Georgetown ISD students and staff are taking a proactive approach to spread a culture of kindness and inclusion through Buddy Benches.
Buddy Benches are special, brightly colored benches for students to go and sit when they need a friend. They are designed to create friendships by facilitating inclusion on playgrounds. Students often use them when they are feeling lonely. When other students see a student sitting on the bench, they recognize that the student is feeling lonely and invite that student to play.
The first Buddy Bench in GISD was made at Ford Elementary this past fall, as a service project of the Ford 2nd grade team.
“As part of our professional learning earlier in the year, our Ford teachers and staff were challenged to design learning projects around our district mission to inspire and empower others to lead, grow, and serve,” Ford Elementary Principal Jessica McMullen said. “Our #fordserves projects were born in an effort to give back to our community and help empower others to carry on the projects so that there was a ripple effect for kids, teachers and staff, and our great city of Georgetown.”
The second grade team collaborated with Home Depot in Georgetown for the Buddy Bench supplies, designed building sessions that had families helping to build the benches, created instructional materials to help others share the purpose and intent behind the Buddy Bench, and then donated a Buddy Bench to Frost Elementary. Ford counselor Karen Cavanaugh has also included the Buddy Bench in her guidance lessons so that students feel confident in using the bench.
After hearing about their success, Buddy Benches have caught on at other GISD schools. Benold Middle School and Forbes Middle School have made them as service projects, using Ford’s design. Ford staff built a bench for Frost Elementary to use, and Forbes students and staff donated a bench to Cooper Elementary.
“It’s been so inspiring to see how our students are utilizing the Buddy Benches to build and foster friendships at school,” McMullen said. “Classes now have Buddy Bench Ambassadors that help to ensure the Buddy Bench is a place of inclusion and a way of spreading kindness. Watching the ripple effect of kindness spread to other schools is heartwarming, and I’m thankful it’s been embraced at so many schools in such a short amount of time.”

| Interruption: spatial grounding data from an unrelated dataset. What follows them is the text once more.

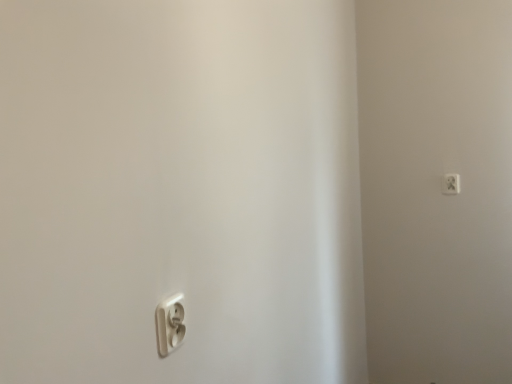
Question: From the image's perspective, is white plastic power plug at upper right, placed as the second power plugs and sockets when sorted from front to back, above or below white plastic power plug at lower left, the 2th power plugs and sockets in the top-to-bottom sequence?

Choices:
 (A) above
 (B) below

Answer: (A)

Question: Is point (448, 192) closer or farther from the camera than point (158, 349)?

Choices:
 (A) closer
 (B) farther

Answer: (B)

Question: Considering the positions of white plastic power plug at upper right, acting as the 1th power plugs and sockets starting from the top, and white plastic power plug at lower left, the 1th power plugs and sockets from the front, in the image, is white plastic power plug at upper right, acting as the 1th power plugs and sockets starting from the top, wider or thinner than white plastic power plug at lower left, the 1th power plugs and sockets from the front,?

Choices:
 (A) thin
 (B) wide

Answer: (A)

Question: Considering the positions of point (159, 352) and point (457, 173), is point (159, 352) closer or farther from the camera than point (457, 173)?

Choices:
 (A) farther
 (B) closer

Answer: (B)

Question: Looking at their shapes, would you say white plastic power plug at lower left, which is counted as the first power plugs and sockets, starting from the bottom, is wider or thinner than white plastic power plug at upper right, the 1th power plugs and sockets when ordered from back to front?

Choices:
 (A) wide
 (B) thin

Answer: (A)

Question: Considering their positions, is white plastic power plug at lower left, the 1th power plugs and sockets from the front, located in front of or behind white plastic power plug at upper right, which is counted as the 2th power plugs and sockets, starting from the left?

Choices:
 (A) front
 (B) behind

Answer: (A)

Question: From a real-world perspective, is white plastic power plug at lower left, the 1th power plugs and sockets from the front, above or below white plastic power plug at upper right, which is counted as the 2th power plugs and sockets, starting from the left?

Choices:
 (A) above
 (B) below

Answer: (B)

In the United States, buddy benches began popping in Pennsylvania in 2013. But, also known as friendship benches, these pieces of playground furniture have been around for a while, in various countries.
Apart from reducing social isolation and improving mental wellbeing, the hope is that the benches can tackle another problem found, to some degree, in most schools: bullying. Benches have become part of the community learning project and serve as a reminder for children about things like communication, mutual support and opening up about feelings in an age when even young children can be engrossed in smartphones.